**Required action:** In the records below, find the line with "vase: none [415,233,452,299]" and the line with "cell phone: none". Print both exactly, along with every line between them, and no other line.

**The input:**

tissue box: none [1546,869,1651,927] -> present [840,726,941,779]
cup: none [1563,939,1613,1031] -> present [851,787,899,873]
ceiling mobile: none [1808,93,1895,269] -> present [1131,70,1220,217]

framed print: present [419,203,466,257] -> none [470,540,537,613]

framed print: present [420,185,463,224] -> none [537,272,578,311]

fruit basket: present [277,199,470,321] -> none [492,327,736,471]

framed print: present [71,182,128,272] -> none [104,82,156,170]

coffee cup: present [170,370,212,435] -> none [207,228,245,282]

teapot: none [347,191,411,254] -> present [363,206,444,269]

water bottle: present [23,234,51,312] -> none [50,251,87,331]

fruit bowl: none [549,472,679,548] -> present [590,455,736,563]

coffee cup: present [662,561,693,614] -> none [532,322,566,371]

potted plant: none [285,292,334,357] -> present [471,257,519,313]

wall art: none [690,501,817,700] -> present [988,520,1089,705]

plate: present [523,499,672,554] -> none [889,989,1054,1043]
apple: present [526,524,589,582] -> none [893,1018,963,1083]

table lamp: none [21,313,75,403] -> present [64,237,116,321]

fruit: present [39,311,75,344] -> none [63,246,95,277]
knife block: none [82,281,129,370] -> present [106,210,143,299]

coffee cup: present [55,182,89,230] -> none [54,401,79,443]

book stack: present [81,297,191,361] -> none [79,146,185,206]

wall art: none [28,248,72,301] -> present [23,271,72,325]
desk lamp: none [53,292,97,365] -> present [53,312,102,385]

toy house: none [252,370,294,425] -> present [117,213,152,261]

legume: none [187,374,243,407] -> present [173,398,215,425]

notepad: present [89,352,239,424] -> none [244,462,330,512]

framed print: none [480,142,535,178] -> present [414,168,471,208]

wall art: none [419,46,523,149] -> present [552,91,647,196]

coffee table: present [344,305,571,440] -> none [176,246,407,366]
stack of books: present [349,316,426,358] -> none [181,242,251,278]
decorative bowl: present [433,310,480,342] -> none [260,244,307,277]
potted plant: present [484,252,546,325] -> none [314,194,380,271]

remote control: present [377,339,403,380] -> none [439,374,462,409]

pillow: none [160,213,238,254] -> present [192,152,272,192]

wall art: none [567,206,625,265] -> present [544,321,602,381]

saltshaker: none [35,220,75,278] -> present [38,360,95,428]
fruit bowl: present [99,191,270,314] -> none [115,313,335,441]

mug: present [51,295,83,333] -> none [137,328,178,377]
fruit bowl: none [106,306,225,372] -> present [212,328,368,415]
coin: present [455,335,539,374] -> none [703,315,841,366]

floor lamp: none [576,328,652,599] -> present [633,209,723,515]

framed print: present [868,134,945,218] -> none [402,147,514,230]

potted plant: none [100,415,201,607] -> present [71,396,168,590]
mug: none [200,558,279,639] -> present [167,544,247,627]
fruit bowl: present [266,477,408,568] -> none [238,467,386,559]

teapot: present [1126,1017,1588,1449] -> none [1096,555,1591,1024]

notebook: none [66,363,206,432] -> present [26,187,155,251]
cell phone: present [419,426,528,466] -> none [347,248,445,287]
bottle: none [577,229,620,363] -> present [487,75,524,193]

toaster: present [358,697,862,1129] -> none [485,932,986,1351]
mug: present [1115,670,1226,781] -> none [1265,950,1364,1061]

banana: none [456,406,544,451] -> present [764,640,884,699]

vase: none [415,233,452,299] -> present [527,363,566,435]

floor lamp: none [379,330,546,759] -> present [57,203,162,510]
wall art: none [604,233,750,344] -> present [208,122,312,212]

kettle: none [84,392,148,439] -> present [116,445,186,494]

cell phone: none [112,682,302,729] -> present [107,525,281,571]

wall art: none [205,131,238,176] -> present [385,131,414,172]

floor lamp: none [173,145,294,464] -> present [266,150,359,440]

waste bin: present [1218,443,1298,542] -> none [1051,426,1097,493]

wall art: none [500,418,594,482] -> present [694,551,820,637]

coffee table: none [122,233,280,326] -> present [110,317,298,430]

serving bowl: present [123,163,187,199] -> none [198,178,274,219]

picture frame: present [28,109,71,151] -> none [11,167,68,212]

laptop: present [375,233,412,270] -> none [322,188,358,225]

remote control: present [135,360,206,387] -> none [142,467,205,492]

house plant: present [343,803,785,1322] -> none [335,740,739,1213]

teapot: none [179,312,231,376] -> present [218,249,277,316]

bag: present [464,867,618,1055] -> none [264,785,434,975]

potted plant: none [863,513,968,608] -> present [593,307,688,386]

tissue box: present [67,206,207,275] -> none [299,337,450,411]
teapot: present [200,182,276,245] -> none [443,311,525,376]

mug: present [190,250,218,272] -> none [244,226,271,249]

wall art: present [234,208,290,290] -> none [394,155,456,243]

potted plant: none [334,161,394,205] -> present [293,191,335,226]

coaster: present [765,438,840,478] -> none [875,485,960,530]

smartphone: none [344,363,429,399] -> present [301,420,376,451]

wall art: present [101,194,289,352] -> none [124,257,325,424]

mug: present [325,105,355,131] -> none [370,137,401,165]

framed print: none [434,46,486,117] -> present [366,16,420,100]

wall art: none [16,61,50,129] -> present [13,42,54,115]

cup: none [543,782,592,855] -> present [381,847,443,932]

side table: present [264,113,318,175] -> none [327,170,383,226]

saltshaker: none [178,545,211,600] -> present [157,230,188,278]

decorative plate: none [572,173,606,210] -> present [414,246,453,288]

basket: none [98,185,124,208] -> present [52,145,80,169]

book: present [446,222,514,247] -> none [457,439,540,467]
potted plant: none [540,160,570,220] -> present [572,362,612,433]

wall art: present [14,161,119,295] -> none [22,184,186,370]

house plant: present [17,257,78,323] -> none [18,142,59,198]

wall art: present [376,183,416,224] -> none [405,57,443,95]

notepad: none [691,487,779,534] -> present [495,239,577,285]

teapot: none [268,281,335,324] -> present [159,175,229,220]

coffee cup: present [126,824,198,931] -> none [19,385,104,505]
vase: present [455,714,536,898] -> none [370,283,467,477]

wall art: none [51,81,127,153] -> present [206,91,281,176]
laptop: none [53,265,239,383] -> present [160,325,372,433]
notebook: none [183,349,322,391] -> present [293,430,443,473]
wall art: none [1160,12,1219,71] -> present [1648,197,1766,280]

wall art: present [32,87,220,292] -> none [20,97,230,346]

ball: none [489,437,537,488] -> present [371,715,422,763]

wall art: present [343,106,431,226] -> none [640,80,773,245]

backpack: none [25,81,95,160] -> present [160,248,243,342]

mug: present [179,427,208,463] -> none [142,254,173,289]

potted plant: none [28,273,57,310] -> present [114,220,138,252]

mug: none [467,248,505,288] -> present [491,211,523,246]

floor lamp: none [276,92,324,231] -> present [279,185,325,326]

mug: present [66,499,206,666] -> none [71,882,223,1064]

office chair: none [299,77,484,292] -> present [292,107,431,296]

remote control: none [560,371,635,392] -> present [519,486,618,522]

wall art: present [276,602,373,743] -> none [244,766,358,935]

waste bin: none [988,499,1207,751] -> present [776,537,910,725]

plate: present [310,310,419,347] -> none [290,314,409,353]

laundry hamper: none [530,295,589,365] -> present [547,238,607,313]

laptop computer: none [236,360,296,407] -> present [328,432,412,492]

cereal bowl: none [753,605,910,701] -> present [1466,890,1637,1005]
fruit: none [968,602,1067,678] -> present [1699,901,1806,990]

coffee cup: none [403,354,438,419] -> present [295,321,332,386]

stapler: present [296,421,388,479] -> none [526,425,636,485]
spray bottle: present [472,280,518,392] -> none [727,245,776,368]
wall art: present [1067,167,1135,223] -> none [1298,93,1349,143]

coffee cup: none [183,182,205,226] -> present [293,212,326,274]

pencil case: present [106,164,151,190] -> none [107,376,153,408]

**Answer to this task:**
vase: none [415,233,452,299] -> present [527,363,566,435]

floor lamp: none [379,330,546,759] -> present [57,203,162,510]
wall art: none [604,233,750,344] -> present [208,122,312,212]

kettle: none [84,392,148,439] -> present [116,445,186,494]

cell phone: none [112,682,302,729] -> present [107,525,281,571]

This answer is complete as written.